Lock assembly (101, 1, 201, 301) according to any of claims 7-10, wherein the biasing element (105, 205, 305, 362, 5) comprises magnetic material.
Lock assembly (101, 1, 201, 301) according to any one of the preceding claims, wherein the biasing element (105, 205, 305, 362, 5) is a spring.
Lock assembly (101, 1, 201, 301) according to claim 7, wherein the housing (202, 2) comprises magnetic material and wherein the second magnet (6) is provided on or in the latch (104, 204, 304, 4) in a position in which the magnetic material of the housing (202, 2) is within the second magnetic field (M2) when the latch (104, 204, 304, 4) is in the retracted position, preferably wherein the latch (104, 204, 304, 4) comprises a latch head (241, 41) facing in the extension direction and a latch head (241, 41) facing in the extension direction and a latch tail (142, 242, 42) facing in the retraction direction, wherein the second magnet (6) is provided on or in the latch tail (142, 242, 42).
Lock assembly (101, 1, 201, 301) according to any one of claim 1-6, wherein the retaining element (206, 306, 5) comprises a blocking element (361) that is arranged to engage the latch (104, 204, 304, 4) and/or to mechanically exert the retaining force on the latch (104, 204, 304, 4), preferably wherein the blocking element (361) is a blocking pin, wherein the latch (104, 204, 304, 4) is provided with a groove (346) for receiving the blocking pin, preferably wherein the blocking element (361) is biased to move to a blocking position in which blocking element (361) engages the latch (104, 204, 304, 4).

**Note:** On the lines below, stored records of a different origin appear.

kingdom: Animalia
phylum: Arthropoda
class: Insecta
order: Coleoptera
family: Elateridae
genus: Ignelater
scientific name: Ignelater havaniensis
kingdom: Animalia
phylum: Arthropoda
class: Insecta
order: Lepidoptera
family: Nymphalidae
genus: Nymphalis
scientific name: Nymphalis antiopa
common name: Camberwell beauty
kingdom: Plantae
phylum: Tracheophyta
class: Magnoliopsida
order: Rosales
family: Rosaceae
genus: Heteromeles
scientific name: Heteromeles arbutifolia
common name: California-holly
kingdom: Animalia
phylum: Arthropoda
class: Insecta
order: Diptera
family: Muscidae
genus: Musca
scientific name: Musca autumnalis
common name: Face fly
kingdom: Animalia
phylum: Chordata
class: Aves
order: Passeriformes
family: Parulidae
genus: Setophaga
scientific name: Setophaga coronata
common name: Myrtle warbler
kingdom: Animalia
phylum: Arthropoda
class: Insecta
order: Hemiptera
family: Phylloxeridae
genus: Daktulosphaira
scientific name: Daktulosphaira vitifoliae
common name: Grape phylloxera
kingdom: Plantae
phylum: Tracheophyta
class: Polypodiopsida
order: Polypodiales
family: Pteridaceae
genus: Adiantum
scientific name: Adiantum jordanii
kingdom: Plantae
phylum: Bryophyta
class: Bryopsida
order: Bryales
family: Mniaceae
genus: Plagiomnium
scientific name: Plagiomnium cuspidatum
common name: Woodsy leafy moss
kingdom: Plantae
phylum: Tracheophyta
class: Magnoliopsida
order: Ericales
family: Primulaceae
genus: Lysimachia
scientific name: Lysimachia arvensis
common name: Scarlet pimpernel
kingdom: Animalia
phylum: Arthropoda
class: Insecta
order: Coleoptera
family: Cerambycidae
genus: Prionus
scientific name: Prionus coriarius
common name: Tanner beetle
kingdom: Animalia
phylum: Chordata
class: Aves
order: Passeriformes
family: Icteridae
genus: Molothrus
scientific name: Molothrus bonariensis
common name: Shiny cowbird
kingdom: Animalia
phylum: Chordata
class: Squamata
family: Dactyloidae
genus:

Lock assembly (101, 1, 201, 301) according to any one of the preceding claims, wherein the lock assembly (101, 1, 201, 301) further comprises a follower (21, 221, 321) that is arranged to retract the latch (104, 204, 304, 4) towards and/or into the retracted position.
Lock assembly (101, 1, 201, 301) according to any one of the preceding claims, for use with a latch (104, 204, 304, 4) receptacle or a latch (104, 204, 304, 4) receptacle consisting of or comprising a magnetic material.
Set comprising the lock assembly (101, 1, 201, 301) according to any one of the preceding claims and a latch (104, 204, 304, 4) receptacle that is arranged to be mounted in the door frame opposite to the lock assembly (101, 1, 201, 301), wherein the latch (104, 204, 304, 4) receptacle consists of or comprises a magnetic material towards which the first magnet (207, 307, 7), in use, is attracted to move from the first position to the second position.